C’est le message que fait passer Tom Alweendo, fondateur du cabinet Alvenco Advisory et ancien ministre namibien des Mines et de l’Énergie, dans une tribune publiée cette semaine. Selon lui, le pays doit conjuguer discipline et pragmatisme pour franchir cette étape décisive sans s’engager dans des dépenses prématurées.

Ports : modularité plutôt que mégaprojets

TotalEnergies, opérateur du champ Venus, a repoussé sa décision finale d’investissement (FID) à 2026 et prévoit un développement plus modeste dans un premier temps. Dans ce contexte, la logistique devient un test de crédibilité.

La modernisation du port de Lüderitz — essentiel pour soutenir les opérations offshore — a été suspendue, et un appel d’offres pour la base d’approvisionnement a été annulé quelques jours après son lancement. Une incertitude qui inquiète les opérateurs, pour qui chaque jour de retard se traduit en millions de dollars de coûts supplémentaires.

Alweendo plaide pour une approche échelonnée et modulaire, calée sur le rythme réel des opérations : « Pas de mégaprojet, mais une livraison progressive liée à l’activité effective des plates-formes. »
Il propose la publication d’un calendrier de construction sur 12 mois, signé conjointement par Namport et les ministères concernés, et le réinvestissement des redevances portuaires dans les travaux.

Des partenariats public-privé ciblés pourraient garantir la première phase, tandis que les opérateurs coordonneraient leurs plannings pour lisser les pics d’activité. L’exemple de Baker Hughes, qui a implanté une base logistique à Walvis Bay, illustre selon lui le type d’investissement efficace et partagé que la Namibie doit encourager.

Contenu local : transformer les promesses en capacités

Le gouvernement namibien élabore actuellement une politique nationale de contenu local dans le secteur pétrolier et gazier. Pour Tom Alweendo, c’est une étape essentielle — à condition d’éviter les formalités sans effet.

Il recommande trois leviers : Des objectifs transparents et progressifs par catégorie de services (logistique, santé, environnement, fabrication). Une taxe de formation modeste (1 % de la valeur du contrat) destinée à des centres certifiés et indépendants. Des normes strictes de paiement rapide aux PME (15 jours maximum) assorties de pénalités.

Pour les opérateurs, il appelle à plus de prévisibilité et de transfert de compétences : annoncer les appels d’offres à l’avance, adapter la taille des lots aux capacités locales et détacher des ingénieurs dans les entreprises namibiennes.

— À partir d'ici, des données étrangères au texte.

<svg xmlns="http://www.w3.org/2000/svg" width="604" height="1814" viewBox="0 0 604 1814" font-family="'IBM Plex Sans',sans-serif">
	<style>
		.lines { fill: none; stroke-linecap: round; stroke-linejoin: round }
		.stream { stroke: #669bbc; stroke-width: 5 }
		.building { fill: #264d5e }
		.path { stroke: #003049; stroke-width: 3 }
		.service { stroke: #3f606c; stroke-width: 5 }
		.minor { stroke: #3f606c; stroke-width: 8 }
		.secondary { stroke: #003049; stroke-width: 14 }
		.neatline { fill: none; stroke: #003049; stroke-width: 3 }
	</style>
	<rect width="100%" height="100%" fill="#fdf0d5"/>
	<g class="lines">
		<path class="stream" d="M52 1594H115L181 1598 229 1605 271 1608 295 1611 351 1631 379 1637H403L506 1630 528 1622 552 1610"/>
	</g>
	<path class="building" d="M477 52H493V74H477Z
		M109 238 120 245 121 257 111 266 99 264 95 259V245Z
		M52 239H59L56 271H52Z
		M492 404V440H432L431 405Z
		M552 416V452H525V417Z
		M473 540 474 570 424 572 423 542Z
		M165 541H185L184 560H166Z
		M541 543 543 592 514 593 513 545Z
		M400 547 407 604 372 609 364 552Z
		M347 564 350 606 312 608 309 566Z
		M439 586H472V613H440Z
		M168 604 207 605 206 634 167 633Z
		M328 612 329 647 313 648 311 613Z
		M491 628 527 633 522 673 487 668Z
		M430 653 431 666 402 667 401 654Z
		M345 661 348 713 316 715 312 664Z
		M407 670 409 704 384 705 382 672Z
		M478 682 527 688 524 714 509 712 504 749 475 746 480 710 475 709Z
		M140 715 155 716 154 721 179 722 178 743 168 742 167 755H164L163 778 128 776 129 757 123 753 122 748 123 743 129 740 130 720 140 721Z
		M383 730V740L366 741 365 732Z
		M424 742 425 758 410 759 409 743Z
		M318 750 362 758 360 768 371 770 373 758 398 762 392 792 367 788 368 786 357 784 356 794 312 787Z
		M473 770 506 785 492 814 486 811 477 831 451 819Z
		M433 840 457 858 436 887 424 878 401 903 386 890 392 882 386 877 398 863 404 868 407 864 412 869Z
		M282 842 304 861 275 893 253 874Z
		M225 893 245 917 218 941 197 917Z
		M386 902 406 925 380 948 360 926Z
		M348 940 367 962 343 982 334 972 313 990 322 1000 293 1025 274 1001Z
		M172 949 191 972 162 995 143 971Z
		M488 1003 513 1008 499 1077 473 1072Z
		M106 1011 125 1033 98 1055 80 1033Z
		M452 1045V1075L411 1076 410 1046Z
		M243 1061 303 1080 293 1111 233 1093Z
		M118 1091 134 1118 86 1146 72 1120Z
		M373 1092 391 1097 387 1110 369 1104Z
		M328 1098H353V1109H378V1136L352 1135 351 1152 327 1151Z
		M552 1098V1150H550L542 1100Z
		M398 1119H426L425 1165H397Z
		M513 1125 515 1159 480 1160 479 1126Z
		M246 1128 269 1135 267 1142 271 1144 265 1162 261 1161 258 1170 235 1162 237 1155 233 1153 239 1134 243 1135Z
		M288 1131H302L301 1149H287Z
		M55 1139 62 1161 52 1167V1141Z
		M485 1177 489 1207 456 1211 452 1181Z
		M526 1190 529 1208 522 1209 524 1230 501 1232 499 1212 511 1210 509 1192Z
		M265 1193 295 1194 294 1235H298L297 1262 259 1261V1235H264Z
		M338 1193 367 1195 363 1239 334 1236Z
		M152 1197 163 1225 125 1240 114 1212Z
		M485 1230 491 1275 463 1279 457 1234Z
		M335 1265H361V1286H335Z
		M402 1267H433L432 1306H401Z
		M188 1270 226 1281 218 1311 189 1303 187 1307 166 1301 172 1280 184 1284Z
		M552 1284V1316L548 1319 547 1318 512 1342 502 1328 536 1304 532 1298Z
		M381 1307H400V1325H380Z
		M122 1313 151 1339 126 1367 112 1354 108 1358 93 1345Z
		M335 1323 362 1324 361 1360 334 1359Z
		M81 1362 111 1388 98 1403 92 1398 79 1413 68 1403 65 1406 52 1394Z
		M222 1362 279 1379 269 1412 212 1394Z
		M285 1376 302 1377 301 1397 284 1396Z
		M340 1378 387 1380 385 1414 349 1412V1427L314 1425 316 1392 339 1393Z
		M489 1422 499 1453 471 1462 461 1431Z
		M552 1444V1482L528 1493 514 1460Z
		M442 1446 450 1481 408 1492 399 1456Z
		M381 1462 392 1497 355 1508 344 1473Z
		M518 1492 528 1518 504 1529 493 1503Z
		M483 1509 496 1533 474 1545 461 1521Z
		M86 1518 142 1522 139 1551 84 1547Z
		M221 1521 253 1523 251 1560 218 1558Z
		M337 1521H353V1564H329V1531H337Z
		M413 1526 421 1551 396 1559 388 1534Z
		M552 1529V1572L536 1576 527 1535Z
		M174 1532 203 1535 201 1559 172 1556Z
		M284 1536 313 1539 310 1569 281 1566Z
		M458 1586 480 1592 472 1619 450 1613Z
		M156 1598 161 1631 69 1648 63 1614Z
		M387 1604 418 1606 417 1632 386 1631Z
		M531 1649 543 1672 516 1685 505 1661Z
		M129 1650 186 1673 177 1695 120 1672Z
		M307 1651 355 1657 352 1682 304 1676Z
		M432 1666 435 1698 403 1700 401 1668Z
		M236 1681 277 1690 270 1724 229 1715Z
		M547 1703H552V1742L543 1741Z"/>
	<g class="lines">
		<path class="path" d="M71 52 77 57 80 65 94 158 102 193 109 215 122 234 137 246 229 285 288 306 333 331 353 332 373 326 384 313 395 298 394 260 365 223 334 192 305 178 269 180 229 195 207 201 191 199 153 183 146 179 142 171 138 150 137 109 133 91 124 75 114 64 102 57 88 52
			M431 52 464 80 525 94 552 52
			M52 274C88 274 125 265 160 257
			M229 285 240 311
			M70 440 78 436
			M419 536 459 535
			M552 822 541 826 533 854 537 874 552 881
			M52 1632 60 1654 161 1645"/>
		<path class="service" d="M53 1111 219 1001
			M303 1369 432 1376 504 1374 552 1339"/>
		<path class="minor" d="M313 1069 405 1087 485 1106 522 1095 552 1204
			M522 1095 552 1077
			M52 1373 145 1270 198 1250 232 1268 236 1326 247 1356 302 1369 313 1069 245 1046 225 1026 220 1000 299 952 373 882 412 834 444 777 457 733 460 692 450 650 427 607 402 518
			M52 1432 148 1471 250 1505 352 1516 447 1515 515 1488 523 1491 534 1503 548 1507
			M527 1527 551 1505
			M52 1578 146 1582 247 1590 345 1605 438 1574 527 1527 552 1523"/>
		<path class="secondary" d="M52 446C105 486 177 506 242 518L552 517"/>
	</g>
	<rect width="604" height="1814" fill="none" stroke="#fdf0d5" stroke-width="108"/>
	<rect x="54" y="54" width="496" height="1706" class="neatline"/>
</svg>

Permis et environnement : rapidité et légitimité

Les récents litiges en Afrique du Sud, où la Haute Cour du Cap-Occidental a annulé une autorisation environnementale pour les blocs offshore 5/6/7, rappellent le risque que représentent des processus bâclés.

La Namibie doit, selon Alweendo, intégrer la rigueur environnementale dans son calendrier : évaluation cumulative des impacts le long de la côte sud, modélisation des marées noires transfrontalières et financement d’une capacité d’examen indépendante pour épauler les régulateurs.

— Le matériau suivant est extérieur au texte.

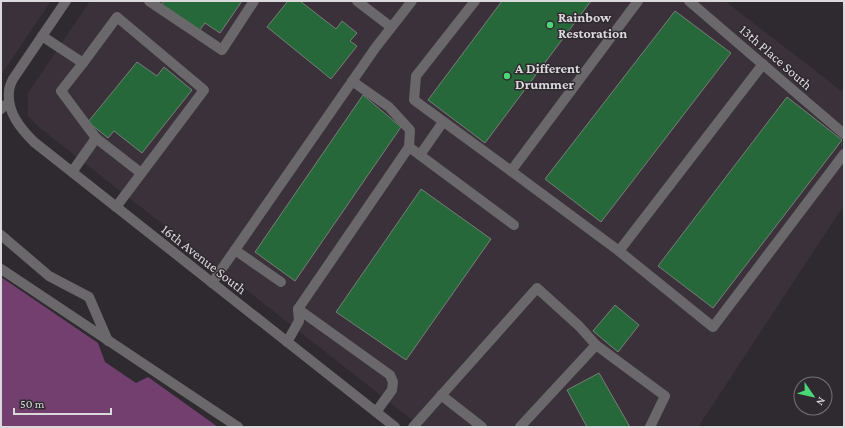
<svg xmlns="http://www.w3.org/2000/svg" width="845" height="428" viewBox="0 0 845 428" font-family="'Crimson Pro',serif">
<rect width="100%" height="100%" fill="#2f2a2f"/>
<g fill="#3b313a">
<path d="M1,1H51L1,75Z"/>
<path d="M90,1H725L844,93V205L698,427H421L40,128L28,116V93Z"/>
</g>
<path fill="#723f6f" d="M1,277L98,343L105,362L136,383L148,377L218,427H1Z"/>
<g fill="#27683a" stroke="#777e78">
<path d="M164,1H242L220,33L205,23L199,31L161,5Z"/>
<path d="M288,1H300L336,29L342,21L357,33L350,41L357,46L331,79L267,27Z"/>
<path d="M502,1H591L485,143L428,100Z"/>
<path d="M675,11L731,53L601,222L545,179Z"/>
<path d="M137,62L157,76L164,67L192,90L142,153L114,131L108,138L88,122Z"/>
<path d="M363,95L401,127L295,281L255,252Z"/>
<path d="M787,97L842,140L713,308L658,266Z"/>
<path d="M421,189L491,239L406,360L336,312Z"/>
<path d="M615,305L639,325L618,352L593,331Z"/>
<path d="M599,373L630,427H587L567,390Z"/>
</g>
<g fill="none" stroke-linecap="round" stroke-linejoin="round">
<g stroke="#6b686b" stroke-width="10">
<path d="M66,1L13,79C11,83 9,87 9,92C7,112 20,128 34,142L395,427"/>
<path d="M149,1L222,50L254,1"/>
<path d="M357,1L391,27"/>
<path d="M475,1L416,76L414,100L511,171L638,1"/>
<path d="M689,1L844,134"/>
<path d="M42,36L83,63L117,17L204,90L116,207"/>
<path d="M1,109L9,102"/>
<path d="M96,138L141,173"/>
<path d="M409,147L514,225"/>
<path d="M420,155L443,122"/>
<path d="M511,171L619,251L763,64"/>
<path d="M72,172L96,138L61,91L83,63"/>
<path d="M1,235L49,276L89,297L108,341"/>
<path d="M235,250L281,282"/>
<path d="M619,251L713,327L844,154"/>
<path d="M1,269L238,427"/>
<path d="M212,283L376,47L412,1"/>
<path d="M298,309L390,375L393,382L392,390L376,412"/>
<path d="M287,342L299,321L298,309L409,147L410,130L389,107L352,81"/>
<path d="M441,395L482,427"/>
<path d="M413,427L537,288L579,326L596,345L665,396L650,427"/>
<path d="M520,427L596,345"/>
</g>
</g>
<g fill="#4ad777" stroke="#2f2a2f" stroke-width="1.5">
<circle cx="550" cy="25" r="4"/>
<circle cx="507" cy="76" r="4"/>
</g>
<g text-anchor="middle" stroke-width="3" stroke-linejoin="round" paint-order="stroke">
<g font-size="14" font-weight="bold" fill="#dcd9dc" stroke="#2f2a2f" text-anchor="start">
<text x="558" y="22">Rainbow<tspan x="558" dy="16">Restoration</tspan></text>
<text x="515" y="73">A Different<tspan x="515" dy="16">Drummer</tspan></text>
</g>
<g font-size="14" fill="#dcd9dc" stroke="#2f2a2f">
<text transform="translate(776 57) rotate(41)" y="5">13th Place South</text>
<text transform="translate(204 259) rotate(38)" y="5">16th Avenue South</text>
</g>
</g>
<rect width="845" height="428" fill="none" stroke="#dcd9dc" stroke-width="4"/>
<g transform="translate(813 396) rotate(124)"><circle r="19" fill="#2f2a2f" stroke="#747074"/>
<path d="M0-3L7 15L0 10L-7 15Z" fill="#4ad777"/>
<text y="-6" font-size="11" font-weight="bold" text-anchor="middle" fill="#dcd9dc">N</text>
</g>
<path d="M14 408v6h97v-6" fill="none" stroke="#dcd9dc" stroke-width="2"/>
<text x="20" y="408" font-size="12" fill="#dcd9dc" stroke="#2f2a2f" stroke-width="3" paint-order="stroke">50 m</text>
</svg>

Il propose aussi la création d’un guichet unique des permis pour le bassin d’Orange, assorti de délais légaux de traitement et de tableaux de bord mensuels publics. « La rapidité et la rigueur ne sont pas opposées, elles se renforcent », souligne-t-il.

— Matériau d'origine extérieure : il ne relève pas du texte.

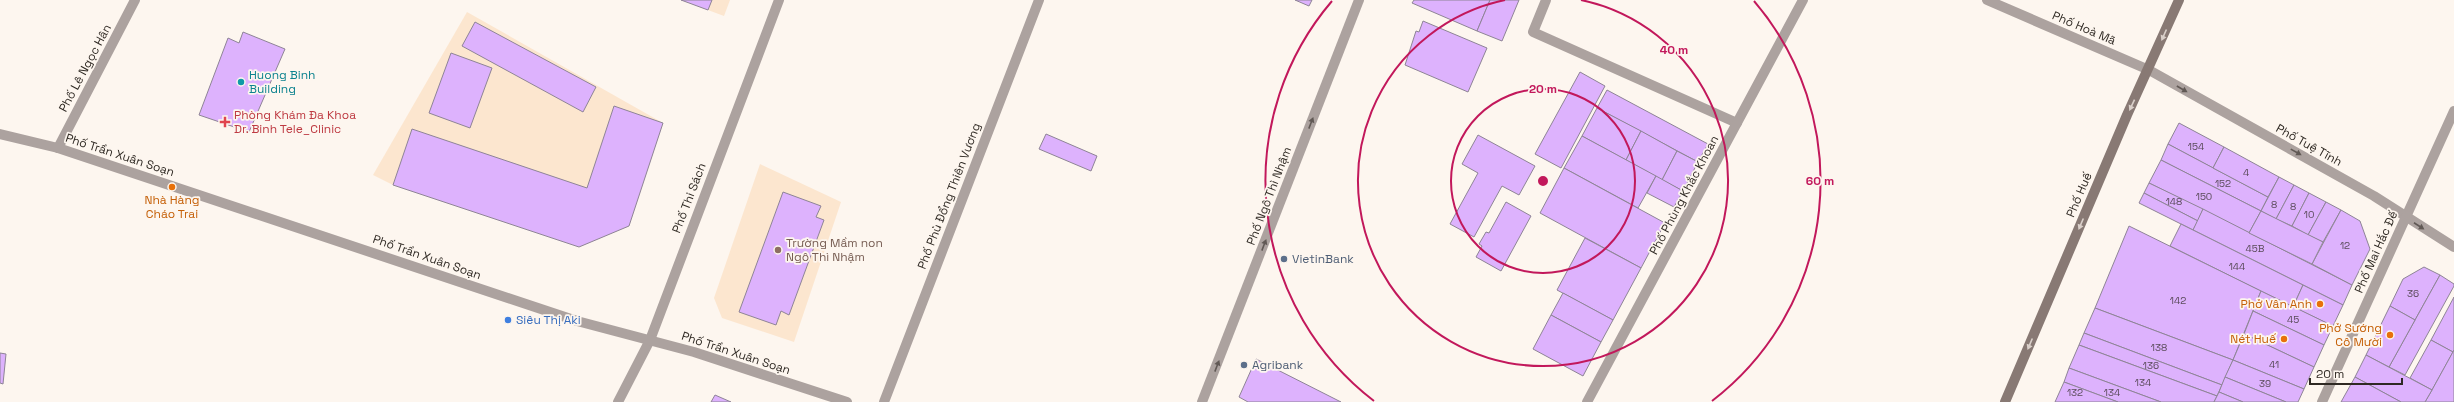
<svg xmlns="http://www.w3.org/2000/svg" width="2454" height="402" viewBox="0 0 2454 402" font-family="'Space Grotesk',sans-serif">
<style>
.built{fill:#fce6cf}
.building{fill:#ddb2fd;stroke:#8e8496}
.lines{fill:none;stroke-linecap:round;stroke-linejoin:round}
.minor{stroke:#aca29f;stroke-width:10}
.tertiary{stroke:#aca29f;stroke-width:10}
.secondary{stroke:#887974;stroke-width:10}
.oneway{fill:#dad0ca}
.oneway2{fill:#615955}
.ring{fill:none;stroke:#c2185b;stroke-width:2}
.culture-dot{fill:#0f9aa8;stroke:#fdf6ef;stroke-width:1.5}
.health-dot{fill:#e0444e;stroke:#fdf6ef;stroke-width:1.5}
.food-dot{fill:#e8710a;stroke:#fdf6ef;stroke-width:1.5}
.education-dot{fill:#8d6e63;stroke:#fdf6ef;stroke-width:1.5}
.service-dot{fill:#5c6f8a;stroke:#fdf6ef;stroke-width:1.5}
.shop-dot{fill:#3f7fe0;stroke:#fdf6ef;stroke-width:1.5}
.labels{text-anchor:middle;stroke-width:3.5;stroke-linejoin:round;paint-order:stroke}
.number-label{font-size:10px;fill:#5a4b5a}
.street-label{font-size:12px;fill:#2f2923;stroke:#fdf6ef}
.culture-label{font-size:12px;fill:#0d838f;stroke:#fdf6ef;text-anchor:start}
.health-label{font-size:12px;fill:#be3a42;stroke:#fdf6ef;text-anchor:start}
.food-label{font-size:12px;fill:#c56008;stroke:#fdf6ef;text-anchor:end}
.education-label{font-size:12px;fill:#785e54;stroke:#fdf6ef;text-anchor:start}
.service-label{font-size:12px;fill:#4e5e75;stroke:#fdf6ef;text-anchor:start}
.shop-label{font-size:12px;fill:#366cbe;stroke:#fdf6ef;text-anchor:start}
.centre{fill:#c2185b;stroke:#fdf6ef;stroke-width:2}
.ring-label{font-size:12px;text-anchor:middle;font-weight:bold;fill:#c2185b;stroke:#fdf6ef;stroke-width:3.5;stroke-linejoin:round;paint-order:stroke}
</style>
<rect width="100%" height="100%" fill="#fdf6ef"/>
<g class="built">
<polygon points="681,0 730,0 724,16"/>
<polygon points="467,12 663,123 629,226 579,247 393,185 373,175"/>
<polygon points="760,164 841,202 794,342 722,318 714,298"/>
</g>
<g class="building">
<polygon points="681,0 712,0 708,10"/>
<polygon points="1295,0 1312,0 1309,6"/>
<polygon points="1414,0 1490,0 1477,31 1412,3"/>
<polygon points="1490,0 1519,0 1502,41 1477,31"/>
<polygon points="1423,21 1487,48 1468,92 1405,65 1416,31 1419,32"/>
<polygon points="475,22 596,87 583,112 462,46"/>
<polygon points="243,32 285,49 249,132 199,115 228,38 239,43"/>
<polygon points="451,53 492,68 470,128 429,113"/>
<polygon points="1580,72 1605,86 1561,168 1535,154"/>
<polygon points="1607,90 1708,144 1698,162 1597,108"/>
<polygon points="614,106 663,123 629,226 579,247 393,185 412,129 587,188"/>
<polygon points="1597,108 1641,131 1626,160 1582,136"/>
<polygon points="2179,123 2224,147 2213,168 2168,144"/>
<polygon points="1641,131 1677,151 1662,180 1626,160"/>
<polygon points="1046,134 1097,156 1091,171 1039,149"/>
<polygon points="1478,135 1535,166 1519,195 1502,186 1474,237 1450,224 1478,173 1462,164"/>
<polygon points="1582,136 1656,176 1638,208 1564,168"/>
<polygon points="2168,144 2268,197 2261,211 2161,160"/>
<polygon points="2224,147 2279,177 2268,197 2213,168"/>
<polygon points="1677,151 1698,162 1683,191 1662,180"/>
<polygon points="2161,160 2261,211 2249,233 2149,183"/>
<polygon points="1564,168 1665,223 1641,268 1540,213"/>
<polygon points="1656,176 1683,191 1674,207 1647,193"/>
<polygon points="2279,177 2294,185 2276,219 2261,211"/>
<polygon points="2149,183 2203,209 2198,221 2144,193"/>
<polygon points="2294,185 2309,193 2292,226 2276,219"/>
<polygon points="783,192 821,206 816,217 824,220 789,315 781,311 776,325 739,312"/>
<polygon points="2144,193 2198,221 2193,230 2139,203"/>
<polygon points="2309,193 2326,202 2308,235 2292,226"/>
<polygon points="1506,202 1531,216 1501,271 1476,257 1482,246 1479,244 1486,232 1489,233"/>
<polygon points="2326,202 2341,210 2323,242 2308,235"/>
<polygon points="2203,209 2352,285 2343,305 2193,230"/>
<polygon points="2341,210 2360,221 2370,249 2352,285 2312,264"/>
<polygon points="2261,211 2323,242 2312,264 2249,233"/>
<polygon points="2181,224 2303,285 2293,307 2170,246"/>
<polygon points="2129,226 2261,291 2233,360 2095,308"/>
<polygon points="1585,238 1641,268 1613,320 1557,290"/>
<polygon points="2424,267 2440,275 2415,320 2390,306 2403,279"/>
<polygon points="2440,275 2454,284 2454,286 2405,375 2389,367"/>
<polygon points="2303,285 2343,305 2333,326 2293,307"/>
<polygon points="2261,291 2333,326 2324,345 2253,311"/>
<polygon points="1563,293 1613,320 1601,342 1551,315"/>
<polygon points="2454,297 2454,350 2453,352 2431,340"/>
<polygon points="2390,306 2415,320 2389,367 2366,355"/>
<polygon points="2095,308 2233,360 2222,385 2084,333"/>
<polygon points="2253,311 2324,345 2314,367 2244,334"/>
<polygon points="1551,315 1601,342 1583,376 1533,349"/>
<polygon points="2084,333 2222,385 2217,396 2079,345"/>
<polygon points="2244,334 2314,367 2304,389 2233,360"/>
<polygon points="2431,340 2453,352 2432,390 2410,378"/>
<polygon points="2079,345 2217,396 2214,402 2161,402 2069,368"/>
<polygon points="2454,350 2454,402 2425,402 2432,390"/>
<polygon points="0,353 6,354 3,384 0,383"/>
<polygon points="2366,355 2432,390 2425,402 2401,402 2355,377"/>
<polygon points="1256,359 1341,402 1248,402 1239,397"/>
<polygon points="2233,360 2304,389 2298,402 2286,402 2225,377"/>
<polygon points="2069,368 2161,402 2118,402 2064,382"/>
<polygon points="2225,377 2286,402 2243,402 2219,392"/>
<polygon points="2355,377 2401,402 2341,402"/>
<polygon points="2064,382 2118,402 2055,402"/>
<polygon points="2219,392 2243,402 2214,402"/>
<polygon points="715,395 731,402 711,402"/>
</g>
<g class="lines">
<g class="minor">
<polyline points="1546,0 1533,32 1737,123"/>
<polyline points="1987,0 2149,70 2374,196 2454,247"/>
<polyline points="58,148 135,0"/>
<polyline points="618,402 650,340 779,0"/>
<polyline points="884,402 1039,0"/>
<polyline points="1587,402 1803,0"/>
<polyline points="2322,402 2454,111"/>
</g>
<g class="tertiary">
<polyline points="0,134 58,148 577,321 694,352 847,402"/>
<polyline points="1202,402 1359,0"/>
</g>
<polyline class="secondary" points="2005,402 2127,115 2179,0"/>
</g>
<defs><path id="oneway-solid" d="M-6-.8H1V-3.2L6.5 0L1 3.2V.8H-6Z"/></defs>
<g class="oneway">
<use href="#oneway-solid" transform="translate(2164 35) rotate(114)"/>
<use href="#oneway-solid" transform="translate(2132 105) rotate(115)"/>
<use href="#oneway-solid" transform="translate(2081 224) rotate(113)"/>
<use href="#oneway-solid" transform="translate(2030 344) rotate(113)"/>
</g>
<g class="oneway2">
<use href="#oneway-solid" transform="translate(2182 89) rotate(30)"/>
<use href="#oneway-solid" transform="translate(1311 123) rotate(-69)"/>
<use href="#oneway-solid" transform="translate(2296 152) rotate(29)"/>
<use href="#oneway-solid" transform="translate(2419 226) rotate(33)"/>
<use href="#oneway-solid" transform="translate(1264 245) rotate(-69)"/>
<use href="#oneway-solid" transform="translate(1217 366) rotate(-69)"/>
</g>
<g class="ring">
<circle cx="1543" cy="181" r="92"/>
<path d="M1581 0A185 185 0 1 1 1505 0"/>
<path d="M1374 401A277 277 0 0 1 1332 1M1754 1A277 277 0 0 1 1712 401"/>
</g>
<circle class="culture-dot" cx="241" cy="82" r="4"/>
<path class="health-dot" d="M223 116h4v4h4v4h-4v4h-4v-4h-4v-4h4z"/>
<g class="food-dot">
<circle cx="172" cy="187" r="4"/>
<circle cx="2320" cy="304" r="4"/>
<circle cx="2390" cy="335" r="4"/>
<circle cx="2284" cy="339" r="4"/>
</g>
<circle class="education-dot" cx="778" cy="250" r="4"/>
<g class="service-dot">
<circle cx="1284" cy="259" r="4"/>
<circle cx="1244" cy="365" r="4"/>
</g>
<circle class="shop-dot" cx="508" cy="320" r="4"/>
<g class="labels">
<g class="number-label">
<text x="2196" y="150">154</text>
<text x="2246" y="176">4</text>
<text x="2223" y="187">152</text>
<text x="2204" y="200">150</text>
<text x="2174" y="205">148</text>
<text x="2274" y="208">8</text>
<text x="2293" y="210">8</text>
<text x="2309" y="218">10</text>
<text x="2345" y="249">12</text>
<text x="2255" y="252">45B</text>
<text x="2237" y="270">144</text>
<text x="2413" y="297">36</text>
<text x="2178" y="304">142</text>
<text x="2293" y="323">45</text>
<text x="2159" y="351">138</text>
<text x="2274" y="368">41</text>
<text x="2151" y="369">136</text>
<text x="2143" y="386">134</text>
<text x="2265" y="387">39</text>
<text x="2075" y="396">132</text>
<text x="2112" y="396">134</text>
</g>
<g class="street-label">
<text transform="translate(2084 28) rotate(23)" y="4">Phố Hoà Mã</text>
<text transform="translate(85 68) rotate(-62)" y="4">Phố Lê Ngọc Hân</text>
<text transform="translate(2309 145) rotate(29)" y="4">Phố Tuệ Tĩnh</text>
<text transform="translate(120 155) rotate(18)" y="4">Phố Trần Xuân Soạn</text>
<text transform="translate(1684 195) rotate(-62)" y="4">Phố Phùng Khắc Khoan</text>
<text transform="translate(2079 195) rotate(-67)" y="4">Phố Huế</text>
<text transform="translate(949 196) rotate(-69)" y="4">Phố Phù Đổng Thiên Vương</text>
<text transform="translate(1269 196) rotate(-69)" y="4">Phố Ngô Thì Nhậm</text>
<text transform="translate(689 198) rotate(-69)" y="4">Phố Thi Sách</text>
<text transform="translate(2376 252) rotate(-66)" y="4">Phố Mai Hắc Đế</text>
<text transform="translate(427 257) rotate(19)" y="4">Phố Trần Xuân Soạn</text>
<text transform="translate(736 353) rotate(18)" y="4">Phố Trần Xuân Soạn</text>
</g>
<g class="culture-label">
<text x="249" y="79">Huong Binh<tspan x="249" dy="14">Building</tspan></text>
</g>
<g class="health-label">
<text x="234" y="119">Phòng Khám Đa Khoa<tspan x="234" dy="14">Dr. Binh Tele_Clinic</tspan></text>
</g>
<g class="food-label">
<text x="172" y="204" text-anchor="middle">Nhà Hàng<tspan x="172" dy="14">Cháo Trai</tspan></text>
<text x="2312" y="308">Phở Vân Anh</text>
<text x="2382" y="332">Phở Sướng<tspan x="2382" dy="14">Cô Mười</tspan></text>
<text x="2276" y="343">Nét Huế</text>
</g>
<g class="education-label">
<text x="786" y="247">Trường Mầm non<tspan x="786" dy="14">Ngô Thì Nhậm</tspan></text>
</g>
<g class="service-label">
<text x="1292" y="263">VietinBank</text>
<text x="1252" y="369">Agribank</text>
</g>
<g class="shop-label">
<text x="516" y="324">Siêu Thị Aki</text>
</g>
</g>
<circle cx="1543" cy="181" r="6" class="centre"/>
<g class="ring-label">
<text x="1674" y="54">40 m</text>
<text x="1543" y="93">20 m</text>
<text x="1820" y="185">60 m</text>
</g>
<path d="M2310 378v6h92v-6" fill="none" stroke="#2f2923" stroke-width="2"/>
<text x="2316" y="378" font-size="12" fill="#2f2923" stroke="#fdf6ef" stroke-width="3" paint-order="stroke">20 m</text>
</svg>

La fenêtre de crédibilité se referme

Dans un contexte de croissance revue à la baisse (3,3 % en 2025 contre 4,5 % initialement prévus), la réussite du bassin d’Orange deviendra un test de gouvernance.

« Les investisseurs réagiront aux preuves, pas aux promesses », prévient Alweendo. Si la Namibie parvient à démontrer, d’ici la mi-2026, une gestion cohérente de ses infrastructures, de son contenu local et de ses permis, le pays pourrait consolider la confiance et attirer des capitaux stables.

À défaut, « les fonds mobiles iront ailleurs — en Guyane, au Brésil ou au Nigeria ».

Un cap clair : construire le nécessaire, prouver la fiabilité

Pour Tom Alweendo, le succès ne se mesurera pas à l’ampleur des annonces, mais à la fiabilité des livraisons : « Notre ambition doit être disciplinée : ne construire que ce qui est nécessaire pour l’évaluation et le développement initial, et garder la flexibilité pour l’après-FID. »

Un message de prudence, mais aussi de confiance : la Namibie a la possibilité d’écrire l’un des rares récits africains de développement pétrolier mené avec rigueur, transparence et tempo maîtrisé.